National Institutes of Health (NIH) is taking a $5 billion hit, bringing its funding down by about 12%. Three individual institutes get eliminated: the National Institute on Minority Health and Health Disparities, the Fogarty International Center, and the National Center for Complementary and Integrative Health. The White House justification is that NIH “broke the trust of the American people with wasteful spending, misleading information, and risky research.” This is a direct callback to the 2020-era controversies surrounding gain-of-function research.
The National Science Foundation takes a 55 percent cut… from $9 billion down to $4 billion. AI and quantum computing research survive with about $886 million combined, but virtually everything else gets slashed. The budget explicitly targets what it calls “woke social, behavioral, and economic sciences.” The Department of Education sees significant cuts, including elimination of the Teacher Quality Partnerships program, $1.5 billion in cuts to the Office of Career, Technical, and Adult Education, and $354 million in cuts to minority-serving institution programs.
LIHEAP, the Low Income Home Energy Assistance Program, is being eliminated. That’s $4 billion that helped about 6 million Americans afford their utility bills. So, for example, poor Americans might go without heating in the winter, thanks to this. The administration has tried to kill this program six times now. Congress has saved it every single time so far. Other efforts for low-income Americans, such as community services grants or the Job Corps, are also being eliminated.
NOAA takes a $1.6 billion hit, with the entire Office of Oceanic and Atmospheric Research proposed for elimination.

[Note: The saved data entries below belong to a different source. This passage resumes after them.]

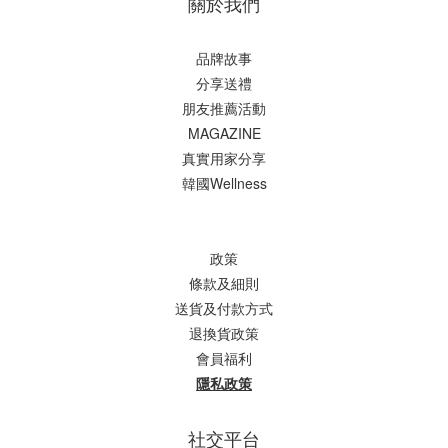
關於我們
品牌故事
分享送禮
朋友推薦活動
MAGAZINE
真實用家分享
韓國Wellness
政策
條款及細則
送貨及付款方式
退換貨政策
會員福利
隱私政策
社交平台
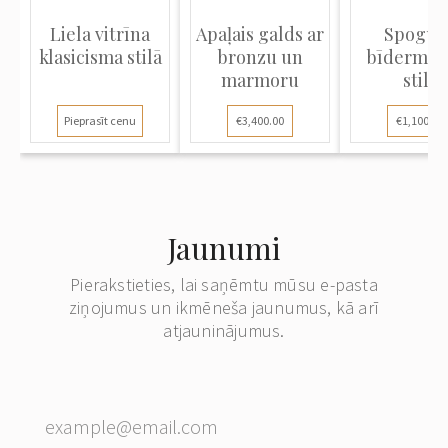
Liela vitrīna
Apaļais galds ar
Spoguli
klasicisma stilā
bronzu un
bīdermeij
marmoru
stilā
Pieprasīt cenu
€3,400.00
€1,100.00
Jaunumi
Pierakstieties, lai saņēmtu mūsu e-pasta
ziņojumus un ikmēneša jaunumus, kā arī
atjauninājumus.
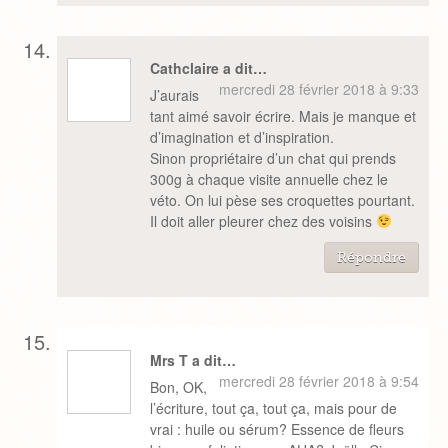
Cathclaire a dit…
mercredi 28 février 2018 à 9:33
J’aurais
tant aimé savoir écrire. Mais je manque et
d’imagination et d’inspiration.
Sinon propriétaire d’un chat qui prends
300g à chaque visite annuelle chez le
véto. On lui pèse ses croquettes pourtant.
Il doit aller pleurer chez des voisins
Répondre
Mrs T a dit…
mercredi 28 février 2018 à 9:54
Bon, OK,
l’écriture, tout ça, tout ça, mais pour de
vrai : huile ou sérum? Essence de fleurs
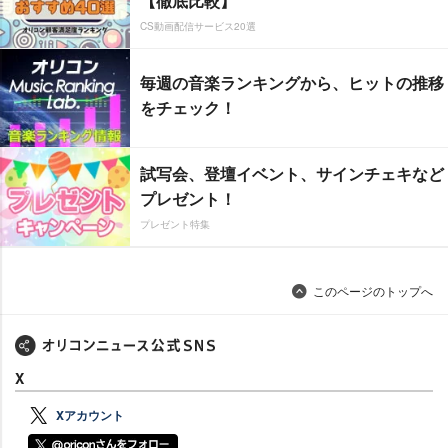
【徹底比較】
CS動画配信サービス20選
毎週の音楽ランキングから、ヒットの推移
をチェック！
試写会、登壇イベント、サインチェキなど
プレゼント！
プレゼント特集
このページのトップへ
X
Xアカウント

On paper, NASA is getting a budget cut… but the budget actually requests $18.8 billion in discretionary spending for NASA, a 23% increase. In reality, Trump just wants to defund all Earth science and climate monitoring satellite programs. So, he is targeting any climate change efforts.
FEMA is taking a $1.3 billion cut to non-disaster grant programs. The World Health Organization and the Pan-American Health Organization will be defunded entirely. Biden-era infrastructure law funding for environmental programs is seeing $15 billion permanently canceled and another $4.5 billion repurposed.
Various departments are receiving broad cuts, The Department of Agriculture is being slashed 19%. Housing and Urban Development, 13%. Interior Department, 12%. Health and Human Services, 12% overall.
And the cherry on top is that the budget includes a $10 billion allocation for a mandatory fund to beautify Washington D.C. So, the President is cutting funding for a variety of beneficial government programs and signaling how much he truly doesn’t care… by funding decadence for the political class. Truly insane optics.
Of course, it’s not guaranteed that all of these changes will actually make it into Congress’ decisions. But we’ll have to see what ends up in writing. Obviously, anything reliant on environmental grants, EPA funding… environmental services, or water infrastructure could get hurt by this. Biotech as well, depending on how it plays out.
For example, a company that I have mentioned in the past, Zefiro Methane (ZEFI) is hurt by this because Trump is pausing or canceling the Biden-era funding for plugging leaking O&G wells. Much of that funding comes from O&G companies paying for the cleanup, or efforts by local governments. Seems like Trump doesn’t care about any of the negative health implications from anything he is doing and if fully prepared to just fund war efforts. So, that’s how this is going.
Shipbuilders, military contractors, and rare earth metals mining companies stand to gain from the initiatives Trump wants to put in place.
But yeah, I’ve already talked about rare earths in previous videos and military contractor names are well known, but I could make a video specifically on possible shipbuilding investment options if people wanted to see that. Either way, we’ll see how many of these changes actually make it into the 2027 budget.